4. En second lieu, le principe d’égalité ne s’oppose pas à ce que l’autorité investie du pouvoir réglementaire traite de manière différente des agents appartenant à un même corps si cette différence de traitement est justifiée par les conditions d’exercice des fonctions, par les nécessités ou l’intérêt général du service et si elle n’est pas manifestement disproportionnée au regard des objectifs susceptibles de la justifier. En l’espèce, il ressort des pièces du dossier que le responsable du centre de consultations spécialisées en maladies infectieuses et tropicales ne supervise que deux agents, alors que les 6 autres centres de consultations spécialisées sont plus étoffés, allant de 5 ou 6 agents jusqu’à 34 agents pour le centre de consultations spécialisés d’hygiène et de santé scolaire. Du fait de cette différence de taille des services et des difficultés d’encadrement, qui nécessairement entrainent un surcroit d’activité pour le responsable, et bien que les praticiens hospitaliers aient la même compétence et la même aptitude, la Polynésie française a pu sans méconnaître le principe d’égalité entre agents d’un même corps, prévoir que l’indemnité de sujétions spéciales ne serait versée qu’aux 6 responsables de centres de consultations spécialisées visés dans l’arrêté du 4 août 2005. Par suite, c’est sans commettre ni erreur de droit, ni erreur manifeste d’appréciation, que la Polynésie française a refusé d’inscrire le centre de consultations spécialisées en maladies infectieuses et tropicales sur la liste des centres dont le responsable bénéficie de l’indemnité de sujétions spéciales et par conséquent a refusé à M. N. le bénéfice de cette indemnité.
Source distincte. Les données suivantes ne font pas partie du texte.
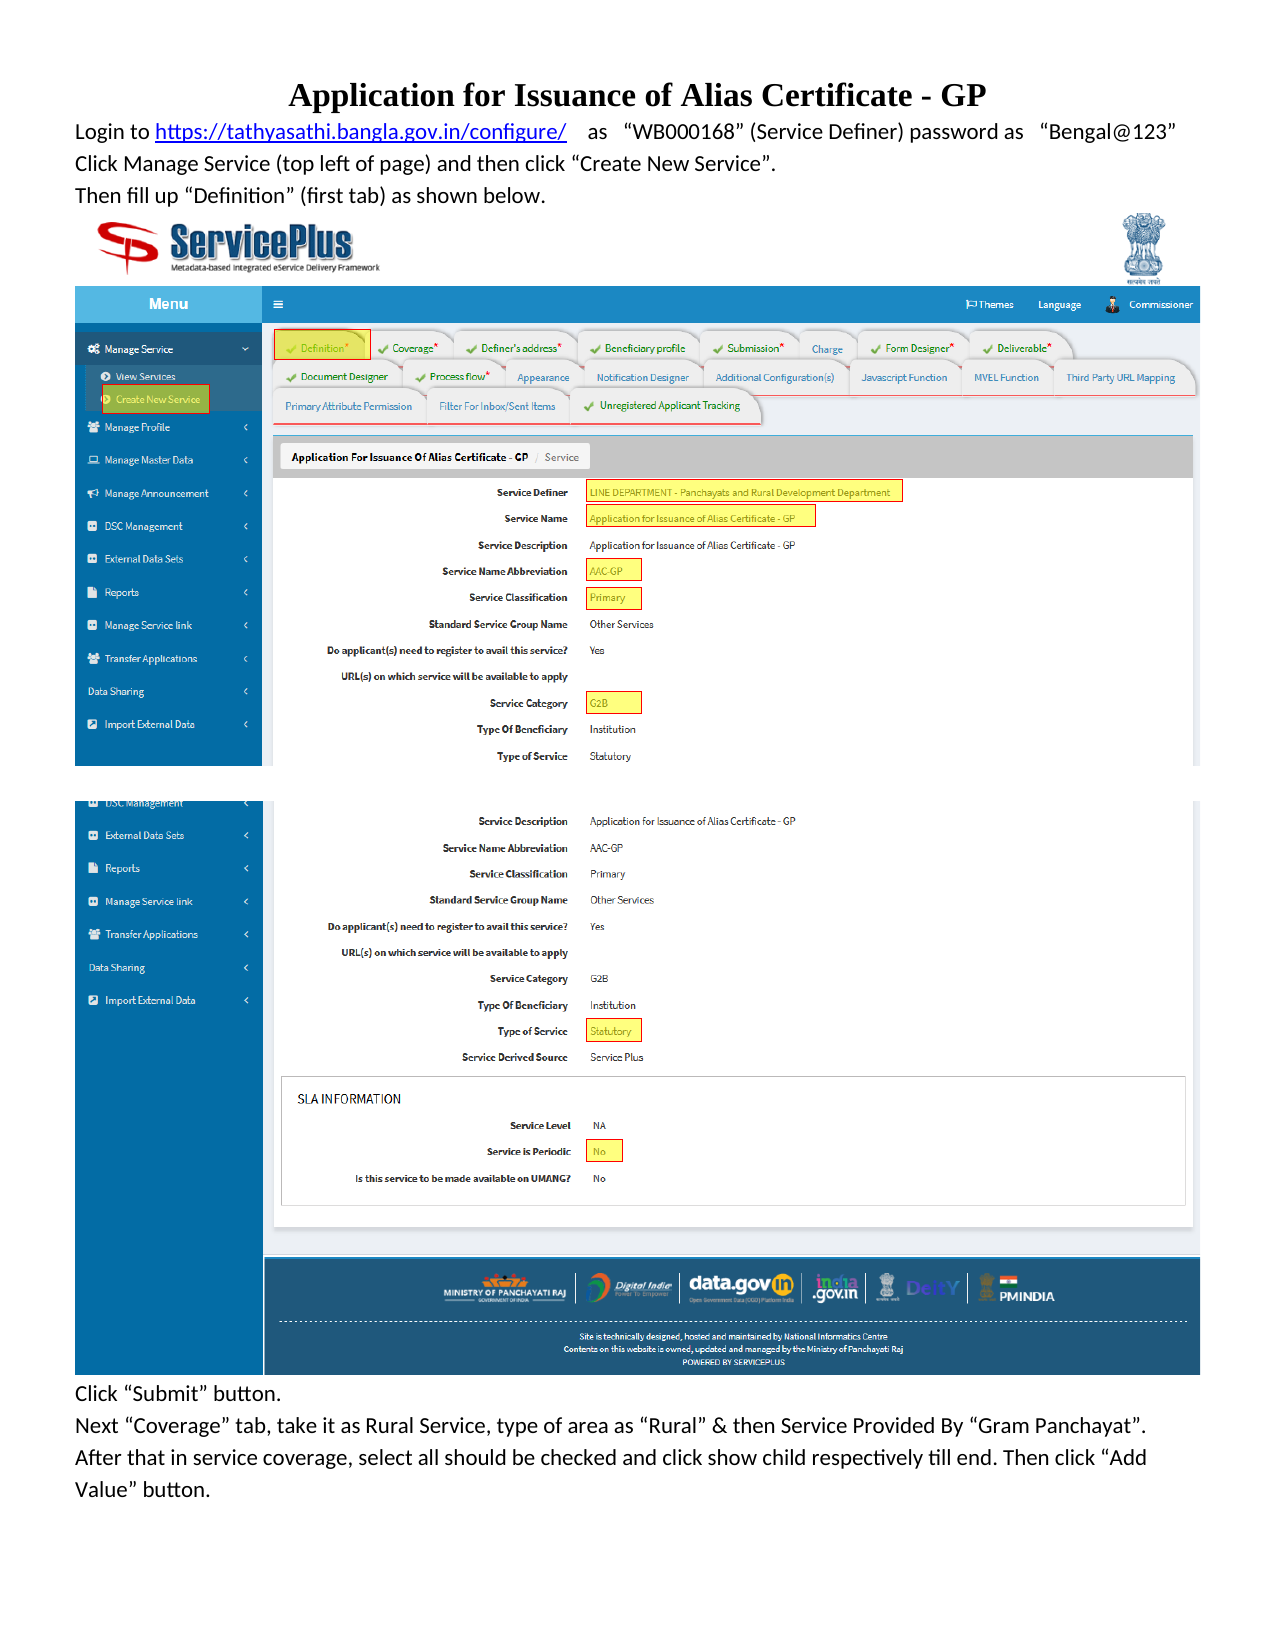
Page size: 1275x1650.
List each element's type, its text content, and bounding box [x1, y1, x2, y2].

Dès lors et sans qu’il soit besoin de statuer sur la fin de non recevoir opposée en défense par la Polynésie française, M. N. n’est pas fondé à demander l’annulation de la décision implicite de rejet née du silence gardé sur sa demande du 30 juin 2017.
Sur les autres conclusions :
5. Le présent jugement qui rejette les conclusions à fin d’annulation présentées par M. N., n’implique aucune mesure d’exécution. Par suite, les conclusions aux fins d’injonction et d’astreinte doivent être rejetées.
DECIDE :
Article 1er : La requête de M. N. est rejetée.
Article 2 : Le présent jugement sera notifié à M. Ngoc Lam N. et à la Polynésie française.
Délibéré après l'audience du 15 mai 2018, à laquelle siégeaient :
M. Tallec, président, Mme Meyer, première conseillère, Mme Zuccarello, première conseillère.
Lu en audience publique le 29 mai 2018.
La rapporteure, Le président,
La greffière,
D. Germain
La République mande et ordonne au haut-commissaire de la République en Polynésie française en ce qui le concerne ou à tous huissiers de justice à ce requis en ce qui concerne les voies de droit commun contre les parties privées, de pourvoir à l'exécution de la présente décision.